**Instruction**. Your copy should hold every record exactly and no images.

+++ Provided data

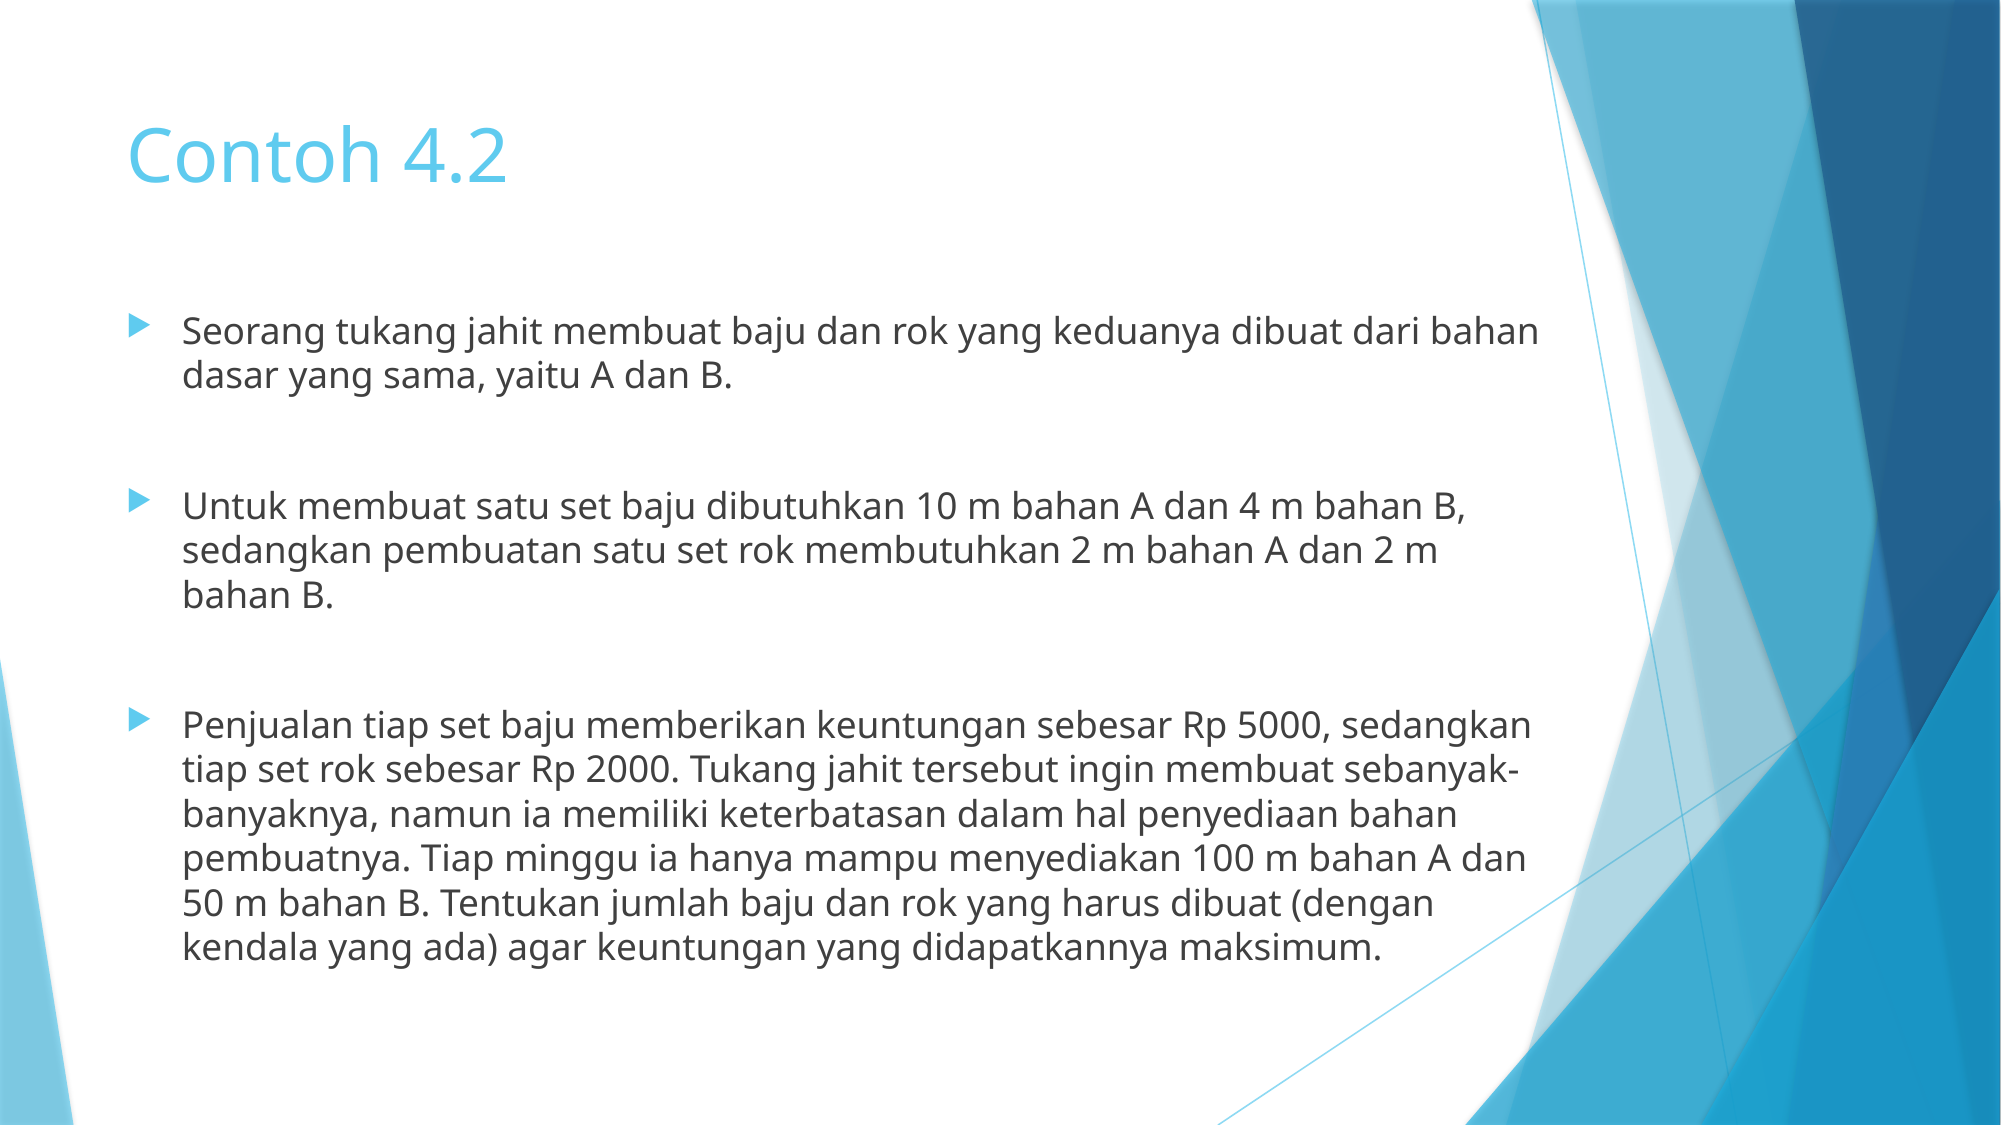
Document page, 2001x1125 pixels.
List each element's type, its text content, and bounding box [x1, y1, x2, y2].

title Contoh 4.2 [111, 99, 1522, 299]
list Seorang tukang jahit membuat baju dan rok yang keduanya dibuat dari bahan dasar yang sama, yaitu A dan B. Untuk membuat satu set baju dibutuhkan 10 m bahan A dan 4 m bahan B, sedangkan pembuatan satu set rok membutuhkan 2 m bahan A dan 2 m bahan B. Penjualan tiap set baju memberikan keuntungan sebesar Rp 5000, sedangkan tiap set rok sebesar Rp 2000. Tukang jahit tersebut ingin membuat sebanyak-banyaknya, namun ia memiliki keterbatasan dalam hal penyediaan bahan pembuatnya. Tiap minggu ia hanya mampu menyediakan 100 m bahan A dan 50 m bahan B. Tentukan jumlah baju dan rok yang harus dibuat (dengan kendala yang ada) agar keuntungan yang didapatkannya maksimum. [111, 299, 1563, 992]
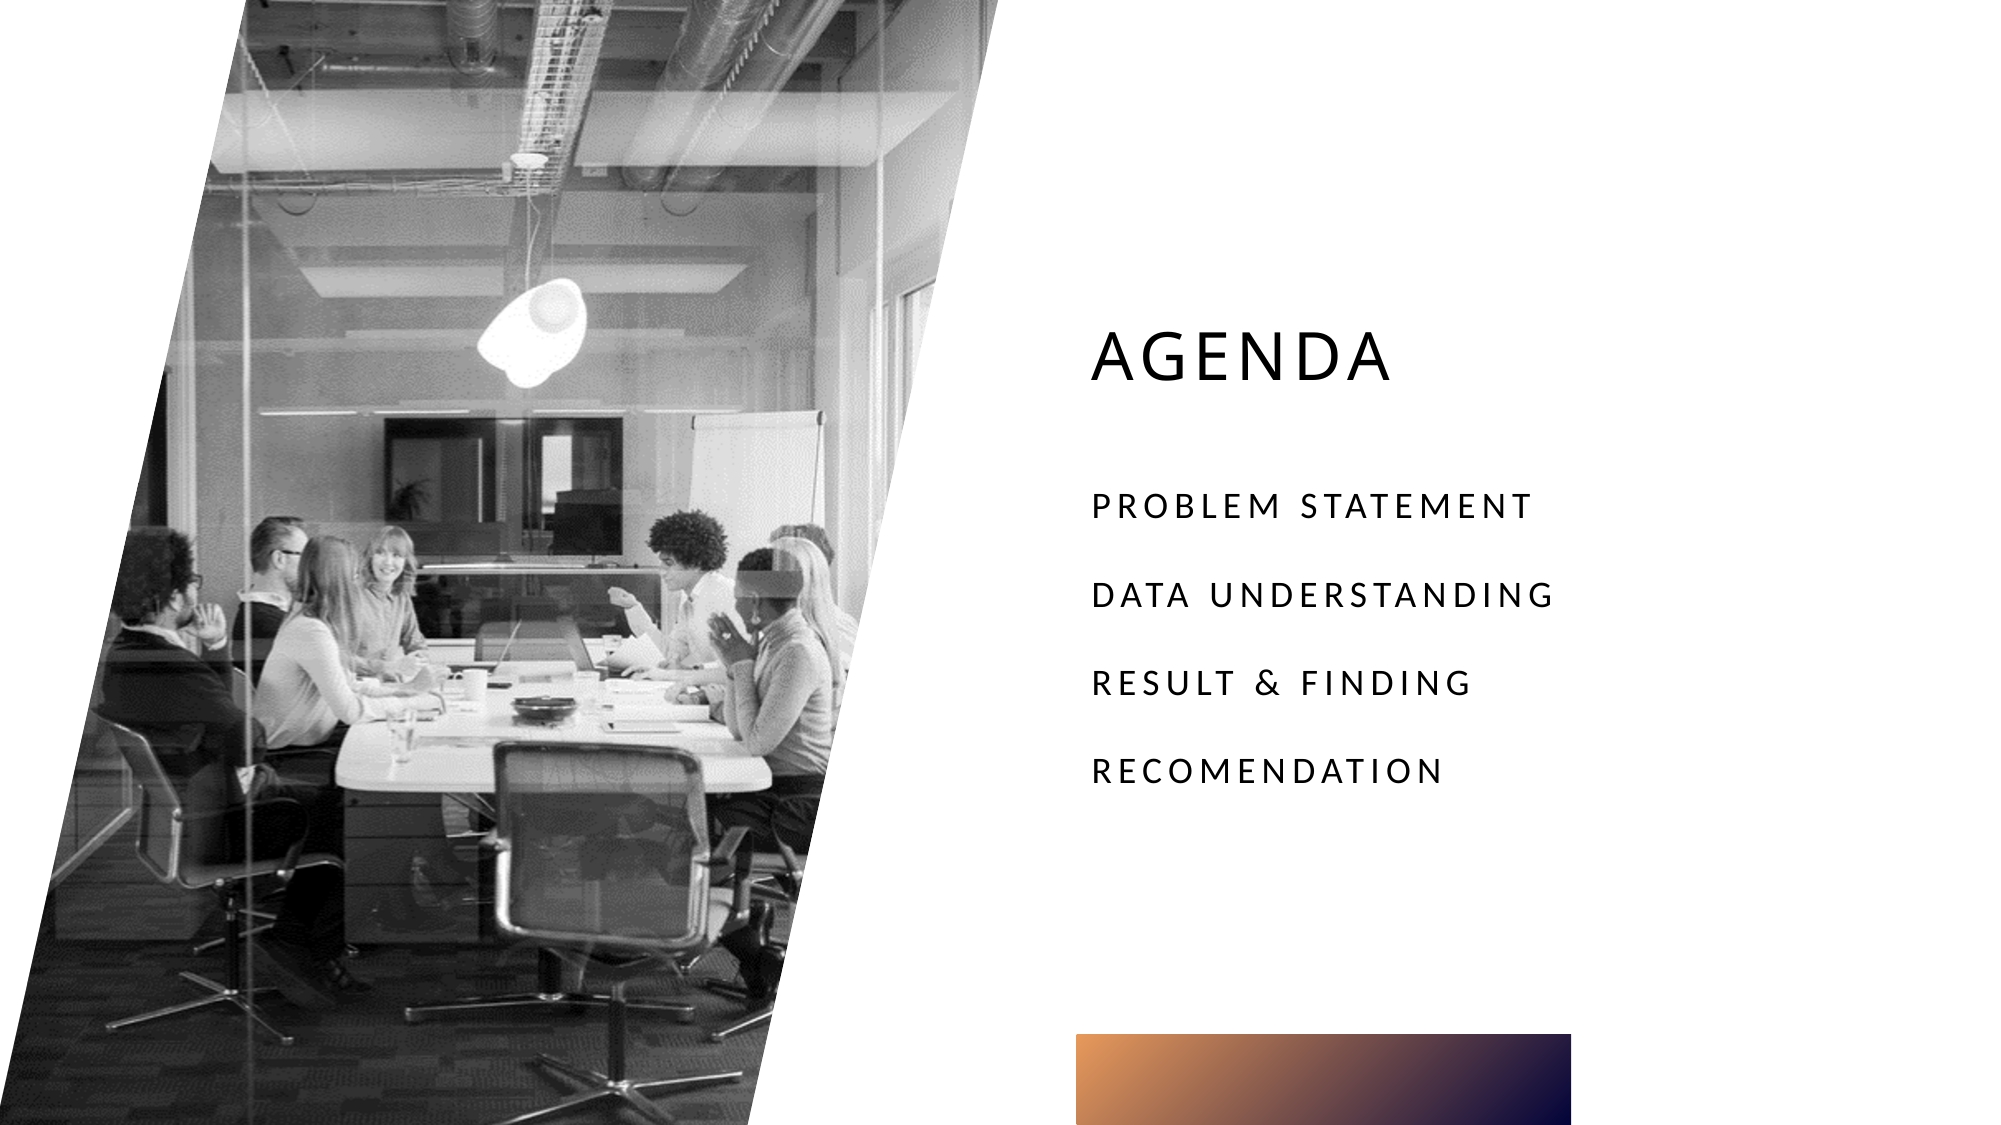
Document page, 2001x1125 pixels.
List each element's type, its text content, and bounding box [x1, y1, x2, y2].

list PROBLEM STATEMENT DATA UNDERSTANDING RESULT & FINDING RECOMENDATION [1076, 451, 1871, 821]
picture [0, 0, 999, 1125]
title AGENDA [1076, 75, 1871, 402]
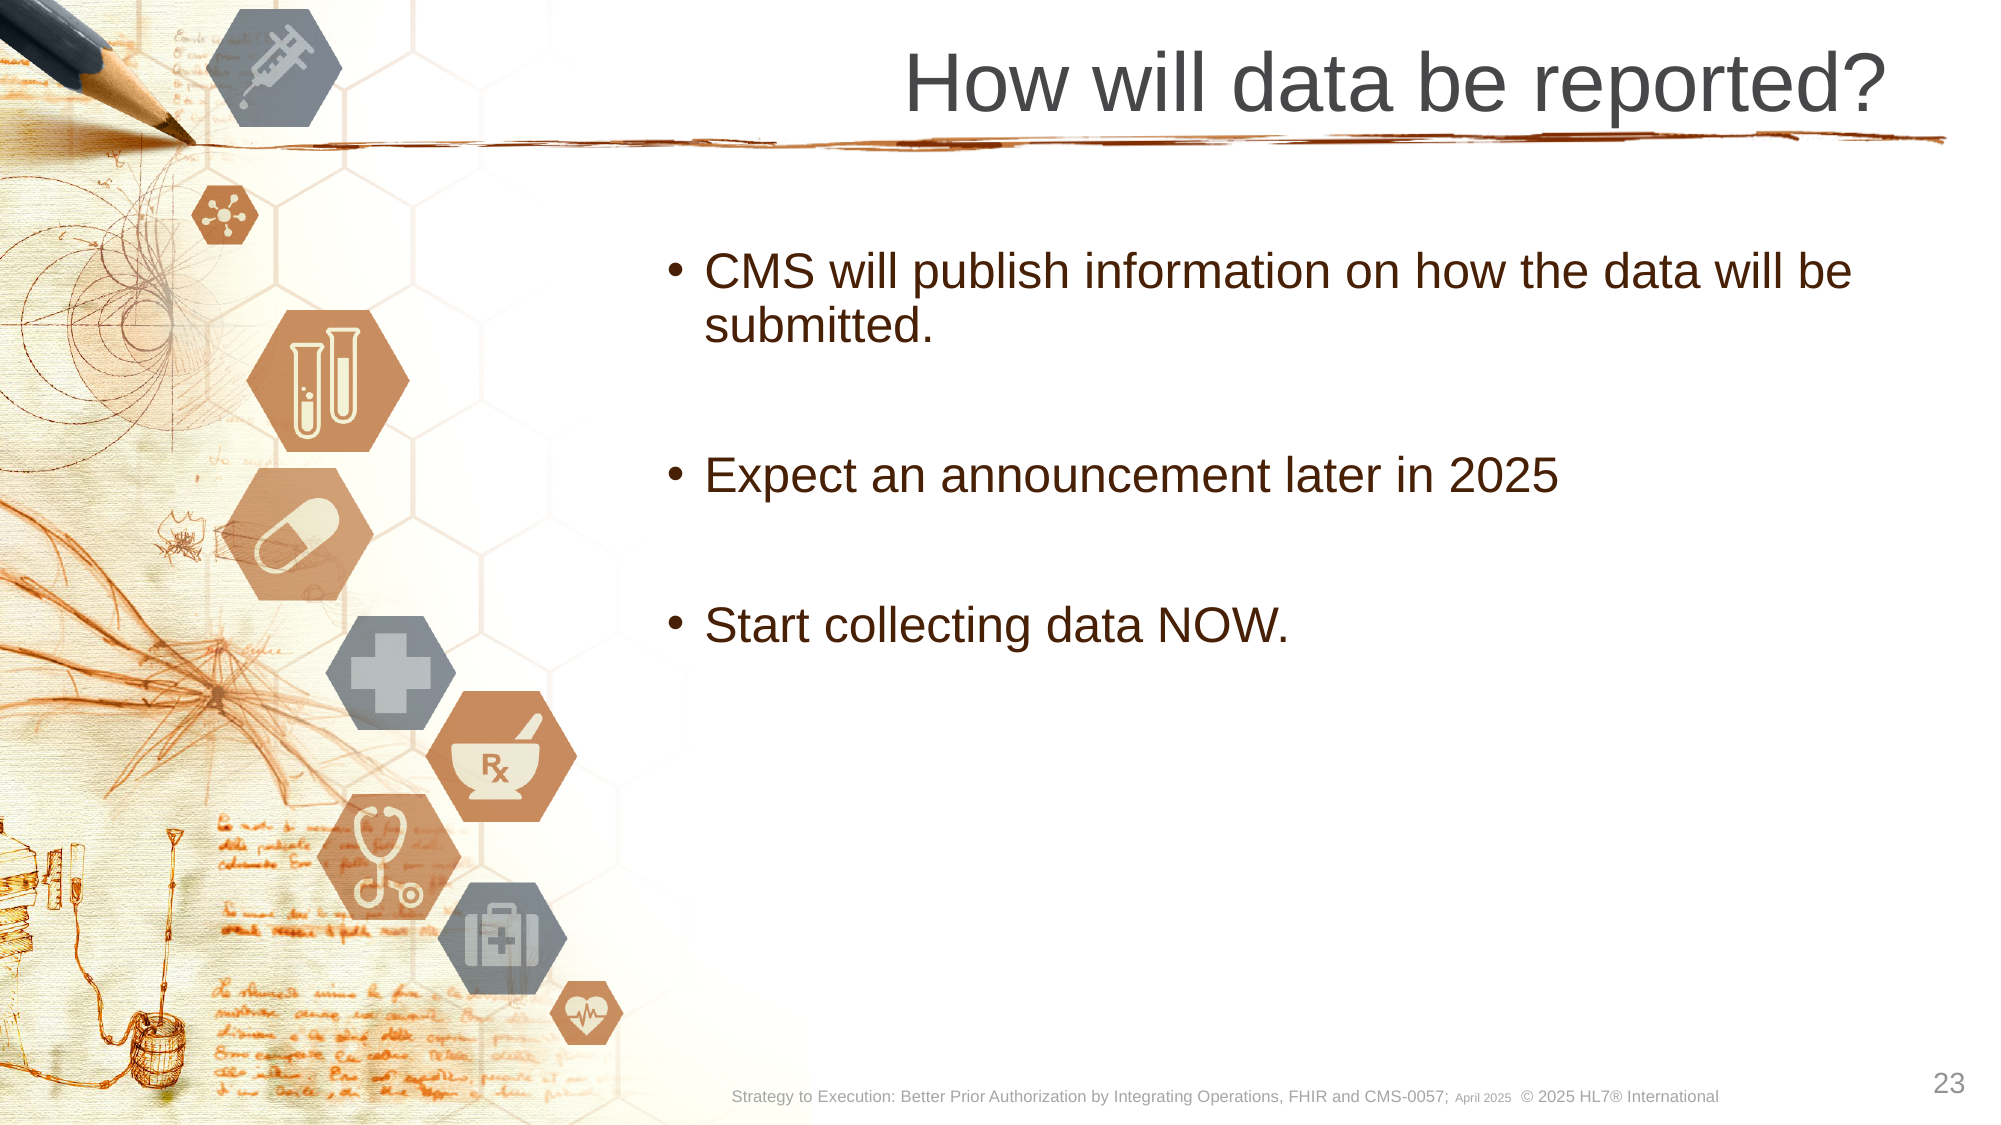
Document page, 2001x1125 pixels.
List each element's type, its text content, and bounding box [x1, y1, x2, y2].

title How will data be reported? [648, 32, 1904, 160]
slide_number 23 [1870, 1064, 1966, 1125]
list CMS will publish information on how the data will be submitted. Expect an announcement later in 2025 Start collecting data NOW. [652, 238, 1940, 1056]
picture [0, 0, 1949, 1125]
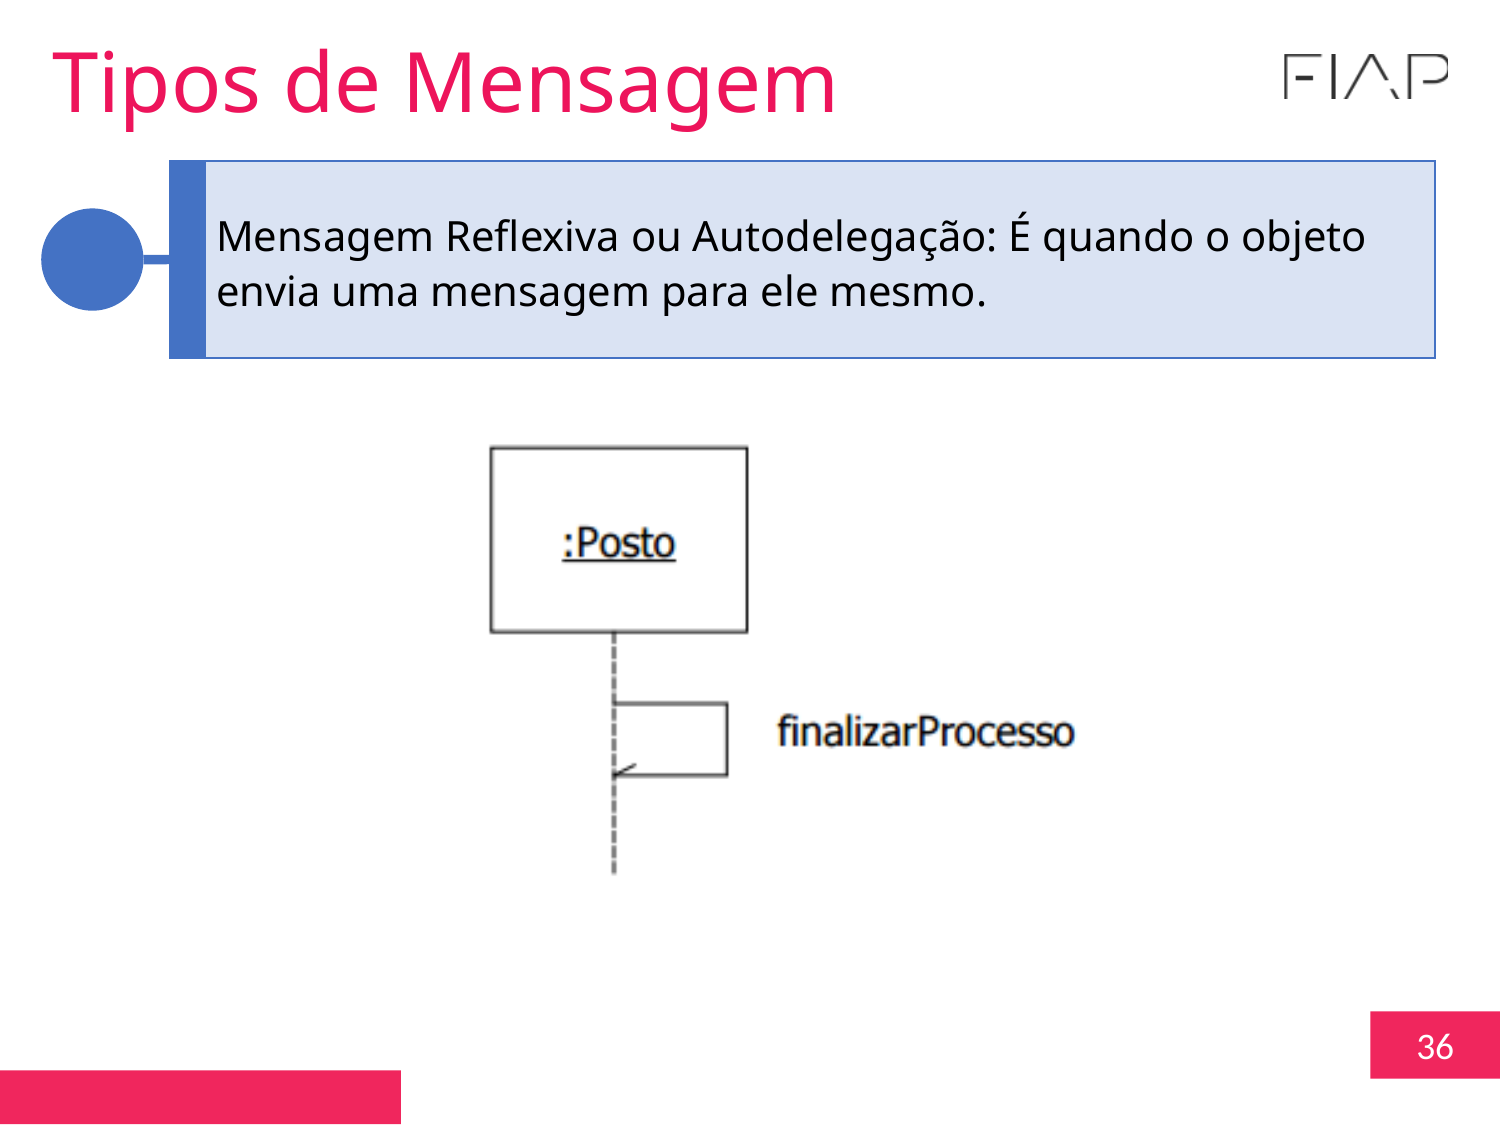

++++++

**Answer to the exercise**.
Document page, 2001x1125 pixels.
List each element's type, its text content, and bounding box [x1, y1, x2, y2].

title Contoh 4.2 [111, 99, 1522, 299]
list Seorang tukang jahit membuat baju dan rok yang keduanya dibuat dari bahan dasar yang sama, yaitu A dan B. Untuk membuat satu set baju dibutuhkan 10 m bahan A dan 4 m bahan B, sedangkan pembuatan satu set rok membutuhkan 2 m bahan A dan 2 m bahan B. Penjualan tiap set baju memberikan keuntungan sebesar Rp 5000, sedangkan tiap set rok sebesar Rp 2000. Tukang jahit tersebut ingin membuat sebanyak-banyaknya, namun ia memiliki keterbatasan dalam hal penyediaan bahan pembuatnya. Tiap minggu ia hanya mampu menyediakan 100 m bahan A dan 50 m bahan B. Tentukan jumlah baju dan rok yang harus dibuat (dengan kendala yang ada) agar keuntungan yang didapatkannya maksimum. [111, 299, 1563, 992]
Document page, 2001x1125 pixels.
List each element's type, its text content, and bounding box [x1, y1, x2, y2].

list PROBLEM STATEMENT DATA UNDERSTANDING RESULT & FINDING RECOMENDATION [1076, 451, 1871, 821]
picture [0, 0, 999, 1125]
title AGENDA [1076, 75, 1871, 402]
Document page, 2001x1125 pixels.
List each element's type, its text content, and bounding box [x1, y1, x2, y2].

title How will data be reported? [648, 32, 1904, 160]
slide_number 23 [1870, 1064, 1966, 1125]
list CMS will publish information on how the data will be submitted. Expect an announcement later in 2025 Start collecting data NOW. [652, 238, 1940, 1056]
picture [0, 0, 1949, 1125]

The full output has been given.